» **Dataset items**
________________________________________

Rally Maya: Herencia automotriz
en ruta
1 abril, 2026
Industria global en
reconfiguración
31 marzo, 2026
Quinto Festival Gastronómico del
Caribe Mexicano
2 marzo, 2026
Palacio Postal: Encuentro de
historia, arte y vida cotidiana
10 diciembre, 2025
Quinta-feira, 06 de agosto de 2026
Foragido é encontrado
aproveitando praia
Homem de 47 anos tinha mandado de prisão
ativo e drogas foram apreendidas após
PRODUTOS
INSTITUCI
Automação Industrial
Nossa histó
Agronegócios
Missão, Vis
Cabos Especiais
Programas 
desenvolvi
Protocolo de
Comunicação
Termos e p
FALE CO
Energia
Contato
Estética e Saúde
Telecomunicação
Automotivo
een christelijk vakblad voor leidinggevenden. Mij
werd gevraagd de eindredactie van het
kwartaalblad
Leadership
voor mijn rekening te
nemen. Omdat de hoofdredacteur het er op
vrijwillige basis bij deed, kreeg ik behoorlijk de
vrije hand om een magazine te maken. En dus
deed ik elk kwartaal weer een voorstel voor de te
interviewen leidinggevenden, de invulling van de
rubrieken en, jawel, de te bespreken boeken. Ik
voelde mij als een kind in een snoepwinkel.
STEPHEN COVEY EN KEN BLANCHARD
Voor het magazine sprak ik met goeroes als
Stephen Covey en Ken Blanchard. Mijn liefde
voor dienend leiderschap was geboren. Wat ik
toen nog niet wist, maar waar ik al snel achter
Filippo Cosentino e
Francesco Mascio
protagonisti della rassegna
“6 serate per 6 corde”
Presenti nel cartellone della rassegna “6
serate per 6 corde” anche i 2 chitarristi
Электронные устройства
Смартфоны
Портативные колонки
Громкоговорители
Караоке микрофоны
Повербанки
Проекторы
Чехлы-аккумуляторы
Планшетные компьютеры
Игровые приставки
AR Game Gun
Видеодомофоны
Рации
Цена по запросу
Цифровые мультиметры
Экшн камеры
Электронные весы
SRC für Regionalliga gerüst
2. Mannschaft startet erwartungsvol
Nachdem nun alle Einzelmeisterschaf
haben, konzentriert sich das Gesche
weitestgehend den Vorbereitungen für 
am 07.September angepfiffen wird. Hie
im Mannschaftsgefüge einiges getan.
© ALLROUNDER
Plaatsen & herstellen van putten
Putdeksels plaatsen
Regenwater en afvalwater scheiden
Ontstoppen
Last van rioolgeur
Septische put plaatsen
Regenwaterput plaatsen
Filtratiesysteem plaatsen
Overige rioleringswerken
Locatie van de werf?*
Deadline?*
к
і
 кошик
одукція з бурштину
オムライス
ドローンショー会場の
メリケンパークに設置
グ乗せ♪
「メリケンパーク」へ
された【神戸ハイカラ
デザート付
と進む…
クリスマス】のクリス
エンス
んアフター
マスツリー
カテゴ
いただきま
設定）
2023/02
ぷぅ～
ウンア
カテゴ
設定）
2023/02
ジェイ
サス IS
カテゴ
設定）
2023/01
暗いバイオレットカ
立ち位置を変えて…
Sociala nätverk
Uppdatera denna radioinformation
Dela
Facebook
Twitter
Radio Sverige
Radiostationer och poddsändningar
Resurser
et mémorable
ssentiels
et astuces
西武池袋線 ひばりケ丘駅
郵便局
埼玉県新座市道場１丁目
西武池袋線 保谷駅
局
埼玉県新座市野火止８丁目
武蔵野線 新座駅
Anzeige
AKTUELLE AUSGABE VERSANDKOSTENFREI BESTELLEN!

________________________________________

» **WHAT NEEDS TO BE DONE**
Show each line of the data that contains the string "deed".

» **TASK ANSWER**
vrijwillige basis bij deed, kreeg ik behoorlijk de
deed ik elk kwartaal weer een voorstel voor de te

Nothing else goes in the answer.